Corona-Inzidenz:Starnberg ist drittletzter. Hurra!

Corona-Inzidenz: An der Herrschinger Uferpromenade herrscht Alkoholverbot.

An der Herrschinger Uferpromenade herrscht Alkoholverbot.

(Foto: Arlet Ulfers)

Im Landkreis fallen derzeit Ostern, Pfingsten und Weihnachten zusammen. Dabei geht es in der Rangliste ausnahmsweise mal nicht ums Geld oder Immobilienpreise.

Glosse von Astrid Becker

Einer dürfte in diesen Tagen mit ganz besonders fröhlichem Lächeln im Gesicht durch die Starnberger Kreisbehörde rennen: Landrat Stefan Frey. Ein Wunder wäre dies zumindest nicht, denn Frey hatte dieses Jahr noch nicht besonders viel zu lachen. Genauer gesagt: Eigentlich nichts seit Beginn seiner Amtszeit. Corona-Allgemeinverfügungen zu erlassen, Mitarbeiter rund um die Uhr zu beschäftigen - lustig ist anders. Und dann das ganze Impfdrama in diesem Landkreis. Allein die vielen über 80-Jährigen, die sich laufend und zuweilen nicht zu Unrecht beschwerten, noch immer nicht an die Reihe gekommen zu sein, und die Frey auch mal persönlich dafür verantwortlich machten.

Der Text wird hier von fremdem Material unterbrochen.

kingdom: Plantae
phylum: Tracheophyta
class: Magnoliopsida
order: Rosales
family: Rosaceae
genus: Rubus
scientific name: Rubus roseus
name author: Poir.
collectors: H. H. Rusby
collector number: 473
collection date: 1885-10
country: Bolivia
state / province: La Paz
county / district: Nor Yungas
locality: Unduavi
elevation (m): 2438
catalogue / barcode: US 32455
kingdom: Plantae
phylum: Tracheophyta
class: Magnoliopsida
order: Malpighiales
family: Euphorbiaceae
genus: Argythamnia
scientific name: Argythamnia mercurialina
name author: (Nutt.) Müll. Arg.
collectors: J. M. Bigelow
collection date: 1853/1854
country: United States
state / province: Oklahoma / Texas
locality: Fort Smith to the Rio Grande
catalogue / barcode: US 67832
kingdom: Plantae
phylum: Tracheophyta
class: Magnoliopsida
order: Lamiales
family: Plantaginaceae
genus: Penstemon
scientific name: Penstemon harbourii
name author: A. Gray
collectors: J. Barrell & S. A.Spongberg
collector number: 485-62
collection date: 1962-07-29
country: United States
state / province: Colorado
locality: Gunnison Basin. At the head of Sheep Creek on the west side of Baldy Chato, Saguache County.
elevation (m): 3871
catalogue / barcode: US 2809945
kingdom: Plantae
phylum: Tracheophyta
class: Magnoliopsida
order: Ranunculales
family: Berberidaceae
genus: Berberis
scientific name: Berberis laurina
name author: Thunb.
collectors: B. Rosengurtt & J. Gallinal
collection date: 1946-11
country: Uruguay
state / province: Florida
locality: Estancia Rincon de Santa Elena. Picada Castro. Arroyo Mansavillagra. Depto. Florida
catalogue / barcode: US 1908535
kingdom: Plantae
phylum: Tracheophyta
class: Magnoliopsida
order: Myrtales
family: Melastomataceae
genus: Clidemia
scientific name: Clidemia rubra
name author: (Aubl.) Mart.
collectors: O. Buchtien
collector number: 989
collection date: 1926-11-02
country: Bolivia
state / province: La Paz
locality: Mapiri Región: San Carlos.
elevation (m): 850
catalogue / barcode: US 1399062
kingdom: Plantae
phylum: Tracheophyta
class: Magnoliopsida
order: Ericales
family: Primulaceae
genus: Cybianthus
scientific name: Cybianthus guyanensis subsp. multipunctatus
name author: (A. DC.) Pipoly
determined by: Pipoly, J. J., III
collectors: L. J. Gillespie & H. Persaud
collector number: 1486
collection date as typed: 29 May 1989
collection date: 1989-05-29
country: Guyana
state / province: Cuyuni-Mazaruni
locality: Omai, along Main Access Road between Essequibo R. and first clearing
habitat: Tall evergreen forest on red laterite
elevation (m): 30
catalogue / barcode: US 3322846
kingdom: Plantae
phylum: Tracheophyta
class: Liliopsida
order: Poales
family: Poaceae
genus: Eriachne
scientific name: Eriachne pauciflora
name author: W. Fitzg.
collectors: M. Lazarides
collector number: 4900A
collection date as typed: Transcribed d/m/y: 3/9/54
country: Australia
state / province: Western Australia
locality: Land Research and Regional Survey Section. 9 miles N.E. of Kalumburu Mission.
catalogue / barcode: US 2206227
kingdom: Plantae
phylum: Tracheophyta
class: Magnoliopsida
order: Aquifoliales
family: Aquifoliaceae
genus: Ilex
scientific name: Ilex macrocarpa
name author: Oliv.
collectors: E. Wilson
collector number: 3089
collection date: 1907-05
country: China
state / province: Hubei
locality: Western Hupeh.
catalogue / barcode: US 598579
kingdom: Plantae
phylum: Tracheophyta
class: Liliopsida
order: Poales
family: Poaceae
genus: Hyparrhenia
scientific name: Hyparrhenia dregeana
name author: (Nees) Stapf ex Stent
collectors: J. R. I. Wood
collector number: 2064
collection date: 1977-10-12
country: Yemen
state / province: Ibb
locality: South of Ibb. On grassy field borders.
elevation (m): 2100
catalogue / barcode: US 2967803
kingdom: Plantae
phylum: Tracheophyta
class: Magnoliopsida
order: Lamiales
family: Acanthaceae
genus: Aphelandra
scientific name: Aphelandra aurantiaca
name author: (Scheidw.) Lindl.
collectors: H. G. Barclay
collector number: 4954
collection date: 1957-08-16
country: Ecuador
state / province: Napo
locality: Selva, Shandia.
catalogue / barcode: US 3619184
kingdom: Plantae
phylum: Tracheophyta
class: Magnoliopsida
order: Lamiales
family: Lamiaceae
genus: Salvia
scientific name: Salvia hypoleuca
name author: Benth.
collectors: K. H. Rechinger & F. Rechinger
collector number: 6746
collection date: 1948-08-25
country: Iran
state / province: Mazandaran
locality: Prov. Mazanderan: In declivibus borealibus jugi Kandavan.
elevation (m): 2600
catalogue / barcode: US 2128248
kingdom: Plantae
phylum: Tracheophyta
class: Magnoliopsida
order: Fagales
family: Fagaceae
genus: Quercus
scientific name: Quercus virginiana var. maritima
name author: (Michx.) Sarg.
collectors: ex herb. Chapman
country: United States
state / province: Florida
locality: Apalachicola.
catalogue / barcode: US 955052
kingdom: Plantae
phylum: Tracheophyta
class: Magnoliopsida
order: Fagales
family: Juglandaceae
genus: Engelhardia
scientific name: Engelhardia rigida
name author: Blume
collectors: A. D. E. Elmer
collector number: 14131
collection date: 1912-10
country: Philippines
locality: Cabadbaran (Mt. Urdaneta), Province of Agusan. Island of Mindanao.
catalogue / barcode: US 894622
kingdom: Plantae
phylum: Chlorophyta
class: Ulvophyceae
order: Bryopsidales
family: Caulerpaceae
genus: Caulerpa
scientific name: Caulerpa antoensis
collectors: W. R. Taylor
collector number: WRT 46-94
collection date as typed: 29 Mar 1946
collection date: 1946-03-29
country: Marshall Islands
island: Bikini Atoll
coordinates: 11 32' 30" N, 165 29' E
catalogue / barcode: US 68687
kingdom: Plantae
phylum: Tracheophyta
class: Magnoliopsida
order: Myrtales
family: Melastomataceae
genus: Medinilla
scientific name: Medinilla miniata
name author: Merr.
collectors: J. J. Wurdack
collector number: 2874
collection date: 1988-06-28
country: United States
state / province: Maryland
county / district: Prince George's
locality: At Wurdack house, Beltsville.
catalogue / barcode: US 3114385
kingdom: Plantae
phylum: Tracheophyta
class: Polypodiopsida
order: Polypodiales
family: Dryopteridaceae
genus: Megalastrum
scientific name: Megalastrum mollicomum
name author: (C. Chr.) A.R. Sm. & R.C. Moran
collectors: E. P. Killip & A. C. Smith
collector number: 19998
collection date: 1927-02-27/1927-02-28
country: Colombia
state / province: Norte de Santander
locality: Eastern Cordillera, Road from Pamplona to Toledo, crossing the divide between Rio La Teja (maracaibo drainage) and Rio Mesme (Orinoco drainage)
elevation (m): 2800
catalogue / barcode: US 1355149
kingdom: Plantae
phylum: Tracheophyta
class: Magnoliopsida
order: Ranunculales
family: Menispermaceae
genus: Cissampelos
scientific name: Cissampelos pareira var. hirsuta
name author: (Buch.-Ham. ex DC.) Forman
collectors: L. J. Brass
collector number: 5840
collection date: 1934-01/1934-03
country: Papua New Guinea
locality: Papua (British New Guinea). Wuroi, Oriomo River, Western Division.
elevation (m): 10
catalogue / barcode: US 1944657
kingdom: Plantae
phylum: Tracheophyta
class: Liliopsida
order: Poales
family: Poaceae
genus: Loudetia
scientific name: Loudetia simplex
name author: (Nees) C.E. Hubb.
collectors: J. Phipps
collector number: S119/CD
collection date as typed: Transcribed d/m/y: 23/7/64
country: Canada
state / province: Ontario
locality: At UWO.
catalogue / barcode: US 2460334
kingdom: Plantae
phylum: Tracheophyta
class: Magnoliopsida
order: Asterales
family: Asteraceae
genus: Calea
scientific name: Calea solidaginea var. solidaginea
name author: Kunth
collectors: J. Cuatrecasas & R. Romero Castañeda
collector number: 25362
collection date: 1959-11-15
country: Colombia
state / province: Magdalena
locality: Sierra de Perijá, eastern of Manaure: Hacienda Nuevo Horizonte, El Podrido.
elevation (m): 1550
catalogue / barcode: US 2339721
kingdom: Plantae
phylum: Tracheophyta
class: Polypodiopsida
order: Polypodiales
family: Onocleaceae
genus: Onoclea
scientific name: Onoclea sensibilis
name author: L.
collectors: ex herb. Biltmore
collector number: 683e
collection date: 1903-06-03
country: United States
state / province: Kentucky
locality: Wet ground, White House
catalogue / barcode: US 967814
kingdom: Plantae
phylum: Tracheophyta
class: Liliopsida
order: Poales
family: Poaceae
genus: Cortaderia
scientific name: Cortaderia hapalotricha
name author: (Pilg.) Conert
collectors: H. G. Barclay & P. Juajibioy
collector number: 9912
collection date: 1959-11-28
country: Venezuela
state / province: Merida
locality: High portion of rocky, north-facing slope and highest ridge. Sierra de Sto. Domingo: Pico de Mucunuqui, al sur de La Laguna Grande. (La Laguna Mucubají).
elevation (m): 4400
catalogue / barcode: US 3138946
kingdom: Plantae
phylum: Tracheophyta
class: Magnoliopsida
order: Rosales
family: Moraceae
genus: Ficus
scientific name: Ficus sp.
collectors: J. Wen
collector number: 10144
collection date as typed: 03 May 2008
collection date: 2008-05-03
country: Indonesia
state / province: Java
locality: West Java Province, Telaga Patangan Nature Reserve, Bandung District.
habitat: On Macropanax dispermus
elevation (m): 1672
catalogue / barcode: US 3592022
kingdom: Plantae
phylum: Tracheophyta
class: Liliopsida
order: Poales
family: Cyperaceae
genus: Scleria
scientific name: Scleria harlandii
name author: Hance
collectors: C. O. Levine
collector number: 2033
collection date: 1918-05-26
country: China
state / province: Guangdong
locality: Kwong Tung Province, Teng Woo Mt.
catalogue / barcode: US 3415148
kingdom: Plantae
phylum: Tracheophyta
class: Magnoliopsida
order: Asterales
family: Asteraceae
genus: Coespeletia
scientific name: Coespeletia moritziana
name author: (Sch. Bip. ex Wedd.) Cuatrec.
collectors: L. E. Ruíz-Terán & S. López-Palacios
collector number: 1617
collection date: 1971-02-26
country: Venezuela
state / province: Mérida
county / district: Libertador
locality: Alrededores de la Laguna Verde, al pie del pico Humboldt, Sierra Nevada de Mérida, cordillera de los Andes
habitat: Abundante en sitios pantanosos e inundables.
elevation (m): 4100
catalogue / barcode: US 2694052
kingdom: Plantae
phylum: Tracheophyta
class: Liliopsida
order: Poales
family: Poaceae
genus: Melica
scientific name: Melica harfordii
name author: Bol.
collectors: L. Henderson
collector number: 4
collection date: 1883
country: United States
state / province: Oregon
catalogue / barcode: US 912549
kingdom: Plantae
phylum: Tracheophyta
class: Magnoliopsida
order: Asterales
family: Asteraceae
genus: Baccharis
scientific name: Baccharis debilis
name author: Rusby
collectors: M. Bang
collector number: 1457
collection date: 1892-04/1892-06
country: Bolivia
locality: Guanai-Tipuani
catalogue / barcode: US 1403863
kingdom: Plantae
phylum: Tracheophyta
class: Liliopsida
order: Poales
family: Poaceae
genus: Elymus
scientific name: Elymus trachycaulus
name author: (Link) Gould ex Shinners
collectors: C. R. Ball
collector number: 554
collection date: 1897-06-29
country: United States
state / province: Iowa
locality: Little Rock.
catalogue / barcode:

Unermüdlich hat er all ihre Schreiben beantwortet und gleichzeitig unermüdlich bei der Regierung eine andere Verteilung der Impfdosen - nicht nach Einwohnern, sondern nach Struktur - eingefordert. Manchmal dürfte er der Verzweiflung nahe gewesen sein, weil er hier wie dort lange Zeit auf wenig Verständnis gestoßen ist. Und dann fielen für ihn plötzlich Ostern, Pfingsten und Weihnachten zusammen: In Form von Zigtausenden Impfdosen, die plötzlich an den Landkreis geliefert wurden. Beim Sonderimpftag wurden mehr Menschen gespritzt als gedacht, knapp 2000 in zehn Stunden. Allein schon deshalb dürfte Frey derzeit aus allen Poren strahlen.

Und wenn sein Blick dann noch auf das Covid-Dashboard des Robert-Koch-Instituts fällt, könnte das Grinsen eigentlich sogar noch ein bisschen breiter werden. Denn das weist Starnberg fast als Schlusslicht in ganz Bayern aus - diesmal allerdings im positiven Sinne. Geht es allein um die Sieben-Tage-Inzidenz, liegen am Mittwochmorgen nur zwei bayerische Landkreise noch niedriger als Starnberg: Miltenberg mit 76,1 und Tirschenreuth mit 94,4. In Starnberg sind es 95,1. Das ist doch ein Grund zur Freude - auch wenn diese Herrlichkeit nur bis zum Nachmittag währen könnte. Dann kommen die neuen Infektionszahlen raus. Aber Menschen brauchen gerade in Zeiten wie diesen auch mal gute Nachrichten. Auch Landrat Stefan Frey.